If it's not presumptuous, I suggest the visitors carry powerful flashlights with them. I have myself been on candlelight tours. Since the house is not lived in by the Lees nowadays it's okay to check out the woodwork and somebody is going to want to examine the mouldings of the big hall. The panels have bisection mouldings and although the room is early (the house was built in 1725) it is remarkable. The full Corinthian entablature was ambitious for the period, and if you count on candles you won't see beans.
The house suggests Vanbrugh (architect of Seaton Delaval, Blenheim, Castle Howard and so on) not by its size, which is tiny by English standards, but by its astonishing clustered chimneys. Very like Blenheim, we always say.
People were quite civilized in Virginia by 1650, or at least as civilized as now, so it is not surprising that 75 years later they were breaking their necks to build as stately as their means (and their workmen) allowed. The vast grand clumsy stairs to the front door were clear in the owner's mind, though they didn't turn out Grand Baroque so much as Not Quite Sure How To Go About It Provincial. It is, all the same, as fine as any house on the continent, and of course Robert E. Lee was born there. I guess strangers know we kneel?
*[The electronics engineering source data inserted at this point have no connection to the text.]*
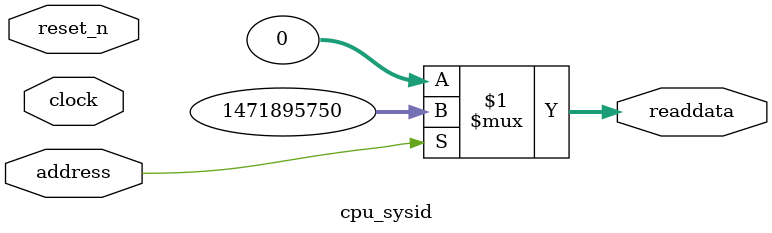
<source format=v>



// synthesis translate_off
`timescale 1ns / 1ps
// synthesis translate_on

// turn off superfluous verilog processor warnings 
// altera message_level Level1 
// altera message_off 10034 10035 10036 10037 10230 10240 10030 

module cpu_sysid (
               // inputs:
                address,
                clock,
                reset_n,

               // outputs:
                readdata
             )
;

  output  [ 31: 0] readdata;
  input            address;
  input            clock;
  input            reset_n;

  wire    [ 31: 0] readdata;
  //control_slave, which is an e_avalon_slave
  assign readdata = address ? 1471895750 : 0;

endmodule



</source>
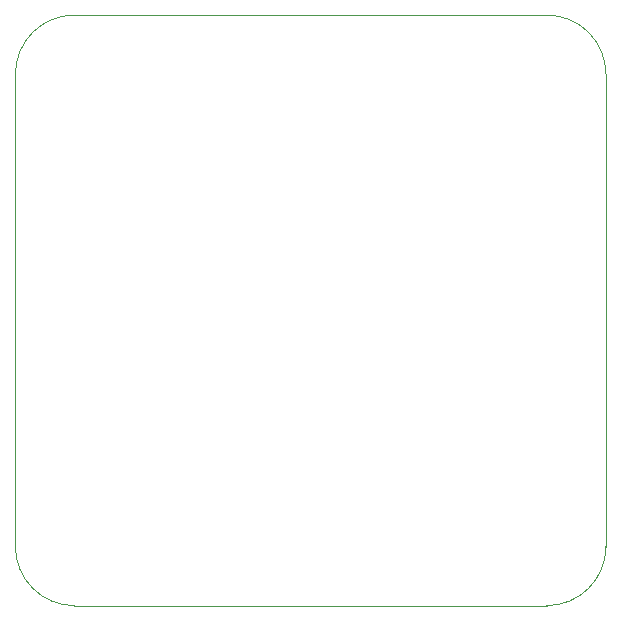
<source format=gbr>
%TF.GenerationSoftware,KiCad,Pcbnew,(6.0.7)*%
%TF.CreationDate,2023-02-10T17:06:25+01:00*%
%TF.ProjectId,STM32L0_ESP32_Breakout_Board,53544d33-324c-4305-9f45-535033325f42,rev?*%
%TF.SameCoordinates,Original*%
%TF.FileFunction,Profile,NP*%
%FSLAX46Y46*%
G04 Gerber Fmt 4.6, Leading zero omitted, Abs format (unit mm)*
G04 Created by KiCad (PCBNEW (6.0.7)) date 2023-02-10 17:06:25*
%MOMM*%
%LPD*%
G01*
G04 APERTURE LIST*
%TA.AperFunction,Profile*%
%ADD10C,0.100000*%
%TD*%
G04 APERTURE END LIST*
D10*
X110000000Y-119000000D02*
G75*
G03*
X115000000Y-124000000I5000000J0D01*
G01*
X115000000Y-124000000D02*
X155000000Y-124000000D01*
X155000000Y-124000000D02*
G75*
G03*
X160000000Y-119000000I0J5000000D01*
G01*
X110000000Y-79000000D02*
X110000000Y-119000000D01*
X160000000Y-79000000D02*
G75*
G03*
X155000000Y-74000000I-5000000J0D01*
G01*
X115000000Y-74000000D02*
G75*
G03*
X110000000Y-79000000I0J-5000000D01*
G01*
X160000000Y-119000000D02*
X160000000Y-79000000D01*
X115000000Y-74000000D02*
X155000000Y-74000000D01*
M02*

</source>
Janet Grayson Whitehouse of Marshall, Va., and Molly Jacobs of Baltimore have planned the ginger snaps and much else. They are also going to try to make everybody go on a nature trail down to see an old water mill. If it should drizzle and turn cold, this would prove exquisite revenge on our good cousins of Albion, who if you visit them will feed you all right but then make you walk 10 miles to see the moors or the marshes or the crested grebes or whatever else is a considerable distance from the house.
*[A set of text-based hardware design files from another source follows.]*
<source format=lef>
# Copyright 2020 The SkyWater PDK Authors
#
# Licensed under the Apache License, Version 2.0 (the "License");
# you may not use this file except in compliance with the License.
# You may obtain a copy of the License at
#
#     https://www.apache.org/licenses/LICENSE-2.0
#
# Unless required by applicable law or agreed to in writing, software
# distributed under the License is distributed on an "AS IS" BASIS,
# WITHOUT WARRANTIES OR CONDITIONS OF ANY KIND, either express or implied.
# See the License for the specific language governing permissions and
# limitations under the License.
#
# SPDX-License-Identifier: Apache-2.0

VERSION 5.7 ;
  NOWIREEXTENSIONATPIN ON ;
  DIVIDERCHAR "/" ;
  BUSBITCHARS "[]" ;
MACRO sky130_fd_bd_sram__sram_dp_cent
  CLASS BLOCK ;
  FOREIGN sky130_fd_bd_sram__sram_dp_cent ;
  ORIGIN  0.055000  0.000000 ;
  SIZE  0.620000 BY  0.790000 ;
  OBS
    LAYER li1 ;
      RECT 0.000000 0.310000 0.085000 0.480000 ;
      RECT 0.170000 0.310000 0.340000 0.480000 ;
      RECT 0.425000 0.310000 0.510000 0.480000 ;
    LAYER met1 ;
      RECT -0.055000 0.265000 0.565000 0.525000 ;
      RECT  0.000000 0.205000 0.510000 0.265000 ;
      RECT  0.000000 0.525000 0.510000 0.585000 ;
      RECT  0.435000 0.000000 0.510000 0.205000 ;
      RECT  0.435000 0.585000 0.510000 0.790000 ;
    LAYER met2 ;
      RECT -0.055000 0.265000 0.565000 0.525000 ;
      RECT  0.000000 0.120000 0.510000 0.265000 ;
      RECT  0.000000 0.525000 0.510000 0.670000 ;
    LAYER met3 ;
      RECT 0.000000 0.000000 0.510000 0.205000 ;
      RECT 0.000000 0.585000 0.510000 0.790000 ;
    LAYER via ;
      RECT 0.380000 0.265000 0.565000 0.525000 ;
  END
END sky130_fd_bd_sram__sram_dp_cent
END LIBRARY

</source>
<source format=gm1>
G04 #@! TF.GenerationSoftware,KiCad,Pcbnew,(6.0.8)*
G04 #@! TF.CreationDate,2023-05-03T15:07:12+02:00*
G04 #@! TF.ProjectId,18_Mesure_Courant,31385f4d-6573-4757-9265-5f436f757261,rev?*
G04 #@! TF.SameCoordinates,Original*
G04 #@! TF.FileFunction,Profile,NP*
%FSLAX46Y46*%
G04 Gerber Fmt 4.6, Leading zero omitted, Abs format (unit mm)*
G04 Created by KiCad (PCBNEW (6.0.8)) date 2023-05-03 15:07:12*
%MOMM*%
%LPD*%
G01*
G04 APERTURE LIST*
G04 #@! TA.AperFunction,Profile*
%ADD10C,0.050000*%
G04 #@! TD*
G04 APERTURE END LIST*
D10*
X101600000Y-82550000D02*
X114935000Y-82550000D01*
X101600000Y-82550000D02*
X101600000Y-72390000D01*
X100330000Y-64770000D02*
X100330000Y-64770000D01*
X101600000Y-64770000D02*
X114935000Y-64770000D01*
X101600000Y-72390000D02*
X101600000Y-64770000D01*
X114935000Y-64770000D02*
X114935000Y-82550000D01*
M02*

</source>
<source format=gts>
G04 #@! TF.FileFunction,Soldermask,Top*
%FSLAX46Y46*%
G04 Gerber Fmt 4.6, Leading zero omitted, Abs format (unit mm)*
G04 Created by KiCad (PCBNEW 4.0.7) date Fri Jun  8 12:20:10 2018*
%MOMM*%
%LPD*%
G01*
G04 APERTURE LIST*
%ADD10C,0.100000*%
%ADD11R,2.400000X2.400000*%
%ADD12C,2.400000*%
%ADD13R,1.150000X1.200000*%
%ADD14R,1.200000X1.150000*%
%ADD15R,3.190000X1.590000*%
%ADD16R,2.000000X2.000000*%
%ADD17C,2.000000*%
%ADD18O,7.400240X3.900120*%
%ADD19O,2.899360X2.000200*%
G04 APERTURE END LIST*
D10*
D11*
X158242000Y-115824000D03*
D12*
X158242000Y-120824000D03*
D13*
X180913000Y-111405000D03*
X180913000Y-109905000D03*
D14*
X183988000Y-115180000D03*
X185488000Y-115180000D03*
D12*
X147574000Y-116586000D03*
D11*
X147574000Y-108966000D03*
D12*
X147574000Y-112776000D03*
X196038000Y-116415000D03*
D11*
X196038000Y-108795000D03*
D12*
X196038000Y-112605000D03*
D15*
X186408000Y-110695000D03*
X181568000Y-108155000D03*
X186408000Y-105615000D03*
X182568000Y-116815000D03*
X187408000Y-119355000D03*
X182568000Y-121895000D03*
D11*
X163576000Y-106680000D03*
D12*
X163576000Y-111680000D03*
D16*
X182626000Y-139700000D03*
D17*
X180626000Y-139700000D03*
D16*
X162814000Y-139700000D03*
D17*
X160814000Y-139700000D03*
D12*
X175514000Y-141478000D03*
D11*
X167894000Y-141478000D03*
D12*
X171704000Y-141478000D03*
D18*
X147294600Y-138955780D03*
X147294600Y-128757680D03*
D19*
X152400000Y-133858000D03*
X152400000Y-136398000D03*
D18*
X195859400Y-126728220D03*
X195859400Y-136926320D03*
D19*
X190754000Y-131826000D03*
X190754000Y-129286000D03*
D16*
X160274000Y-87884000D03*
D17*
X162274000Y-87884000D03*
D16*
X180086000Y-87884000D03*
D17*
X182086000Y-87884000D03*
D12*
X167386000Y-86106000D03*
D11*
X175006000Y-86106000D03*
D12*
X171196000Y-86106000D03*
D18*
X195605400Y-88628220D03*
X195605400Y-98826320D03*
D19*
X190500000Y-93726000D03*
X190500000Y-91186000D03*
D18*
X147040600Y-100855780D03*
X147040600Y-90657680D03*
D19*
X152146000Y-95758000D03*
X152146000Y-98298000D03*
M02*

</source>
They go forward to a generous handful of the best houses of the Tidewater, then back to civilization again, examining a group of Piedmont houses near Charlottesville and the university, handsomest of American colleges, not that it has rivals to speak of. They will wind up at Oak Hill, the Prendergast house once Monroe's, for further ginger snapping. I wonder if this interest in ginger snaps is not something new in Virginia? And on to Washington. Central heat at last. Real subways.